The glitzy Queen's Diamond Jubilee provided an occasion to forget the all-pervasive economic gloom for a few days.
Bad weather, cynical comments by anti-monarchists, questions about the appropriateness of having massive celebrations at a time when the national economy is in serious difficulty — these were some of the things that led some commentators to assume that the celebrations throughout the country of the Queen's Diamond Jubilee would turn out to be a damp squib. They could not have been more wrong.
Thousands of people lined the river Thames to watch a vast procession of vessels large and small on Sunday. The atmosphere, in spite of heavy rain, was of enjoyment and excitement.
On Monday evening, again, thousands of people stood in the Mall, in front of Buckingham Palace, to listen to the concert, by a wide array of famous pop stars in honour of Her Majesty. The crowd was hugely enthusiastic, and people were clearly enjoying themselves.
Around the U.K., there were equally enthusiastic celebrations of the jubilee, and although members of the public were dampened by the weather, to put it mildly, their enjoyment did not seem to be.
The Queen's response to all this was appreciative. For example, on the long ceremonial journey down the Thames on board the magnificently decorated Spirit of Chartwell, the 86-year-old monarch stood throughout, waving and greeting people along the way, and did not take the chance of sitting on the special throne sited on board.
Some of the ways chosen to celebrate the jubilee could be described as over the top. For a dairy to decorate a milk bottle with a Union Jack, for example, seemed merely ridiculous. Similarly, some of the excitable comments made by people in the crowd — egged on by some pretty pedestrian questioning by some of the television presenters — reflected immaturity; but to be fair, the celebrations were not designed as intellectual commentaries on the Constitution.
When the celebratory weekend was all over, one thing that emerged was that, whatever some of the pundits expected, and whatever those scathing about the monarchy hoped, the weekend's celebrations were by any standards a huge success.
What conclusions can be drawn? It can be pointed out quite accurately that an occasion of this kind provides an opportunity to forget for a few days the gloom of all-pervading economic problems and replace it with a bit of glitz and glamour.

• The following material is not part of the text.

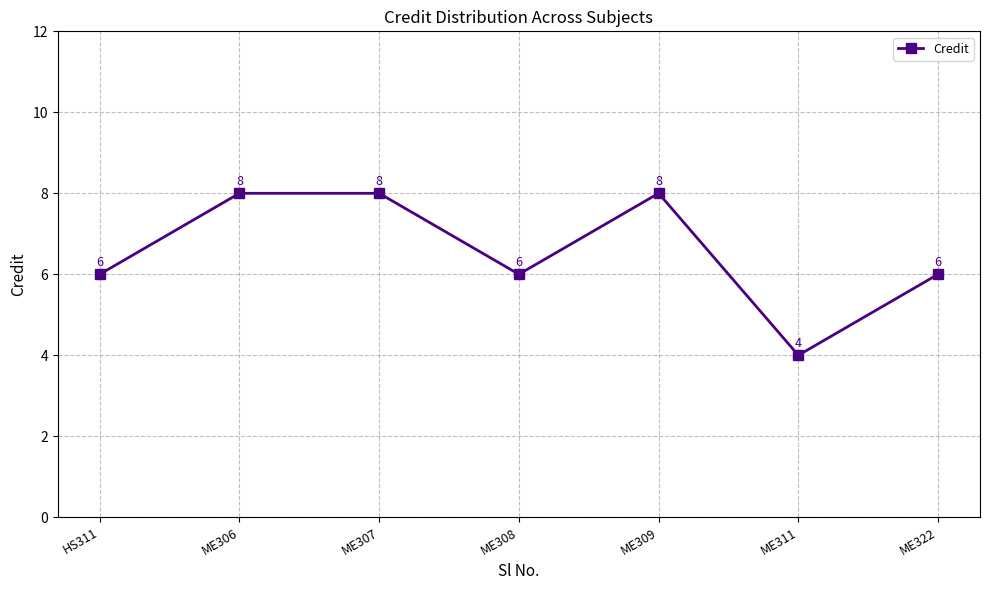

How many data points are less than 6?

1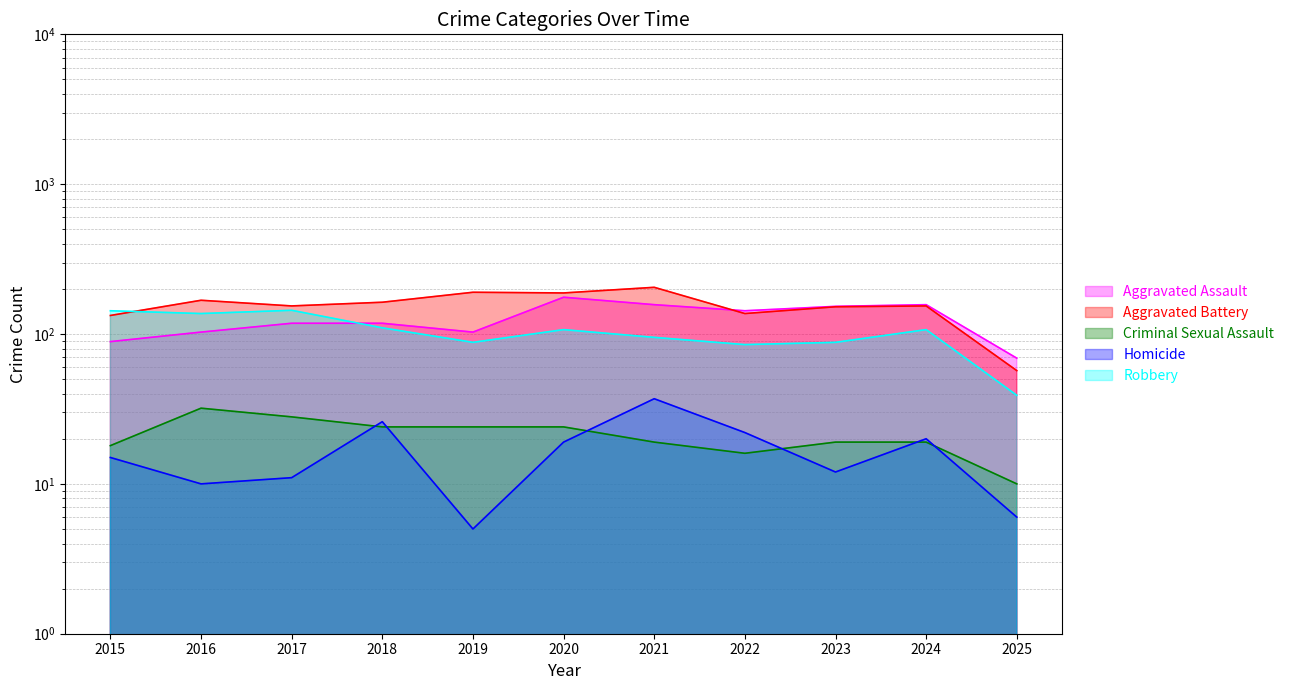

Between 2017 and 2019, which series saw the biggest shift?

Robbery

In my view, however, there are some more significant factors to take into account. One is that the Queen, throughout her long reign, has given a true example of service. It is of course the case that she, and her immediate family, lead lives sheltered from the realities that affect most of the population. That does not alter the fact that she has a clear idea of the duty she assumed when she became Queen, and it has always directed her behaviour. Service comes as second nature to her. Many of the things she is expected to do are inherently dull, and must become even more dull when they are done for the umpteenth time. She does them without complaint. Furthermore, she does not even have the satisfaction of exercising power. In earlier eras, a monarch could, and did, exercise political power; not now.
That leads me to another factor, namely the mistrust that increasingly large numbers of people have for politicians. In the past few years, it has often seemed that the word “politician” is a term of abuse, and it is not difficult to see why. There has been financial chicanery, and many examples of abuse of power. In the light of that, the idea that the ultimate reward as the summit of a political career might be to become head of state would now command very little popular support. It would no doubt appeal to dedicated republicans, who are sometimes vocal — but their voices are convincingly drowned by the voices which cheered the weekend's events.

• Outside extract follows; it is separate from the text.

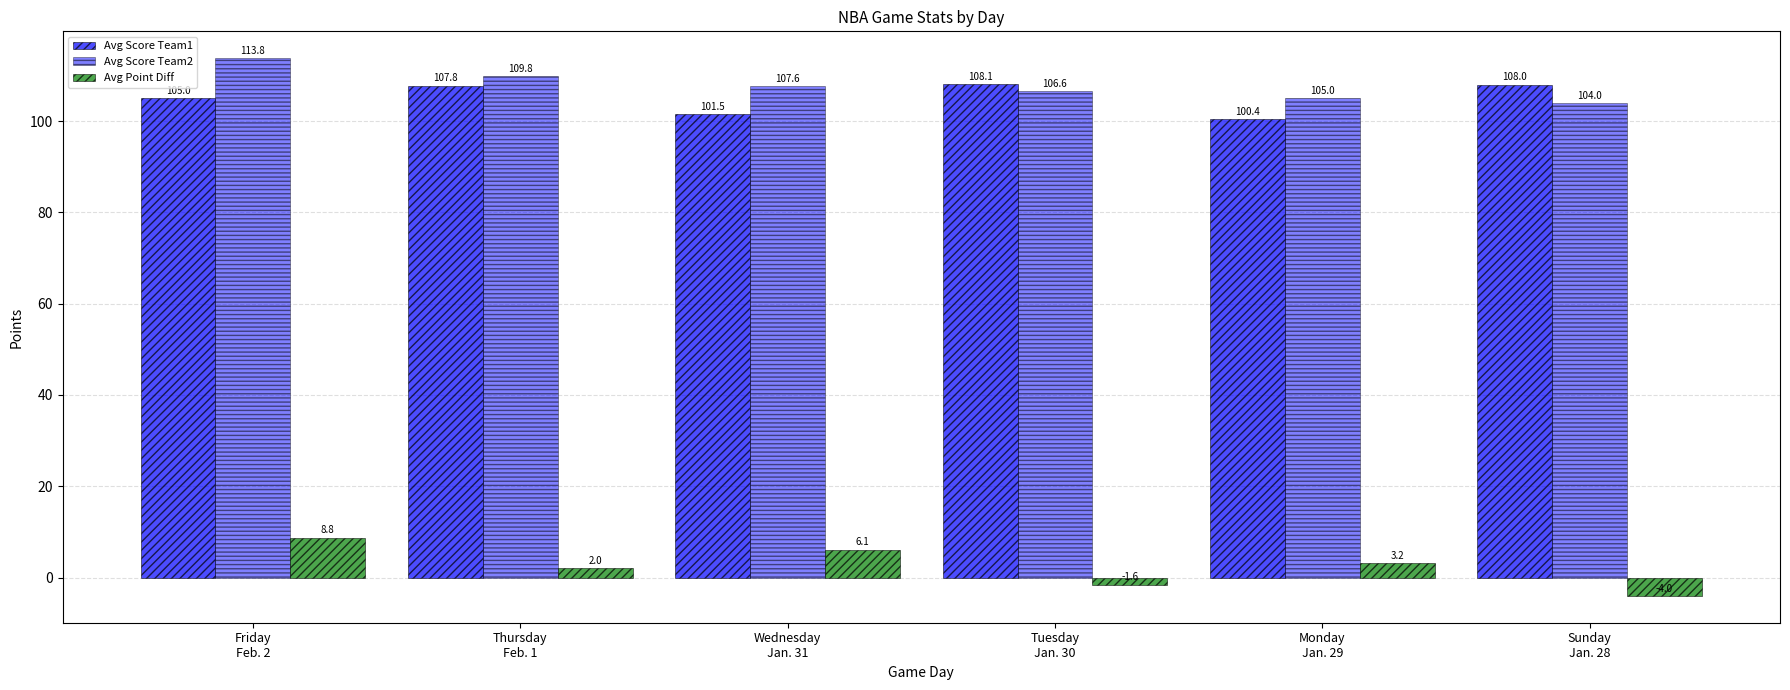

Count the number of data series in this chart.

3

The figures seem to bear this out. A recent Guardian/ICM opinion poll showed that 69 per cent of those polled felt that Britain would be worse off without a monarchy. Support crossed party political boundaries, age groups and social class. It would be foolish to draw too many conclusions from an opinion poll. What seems absolutely clear at present, however, is that royalty is popular, and equally clear that politicians are not.
Probably most of the people celebrating the jubilee with such obvious enjoyment did not spend much time pondering deep constitutional issues, but that does not detract from what appear to be some underlying constitutional truths.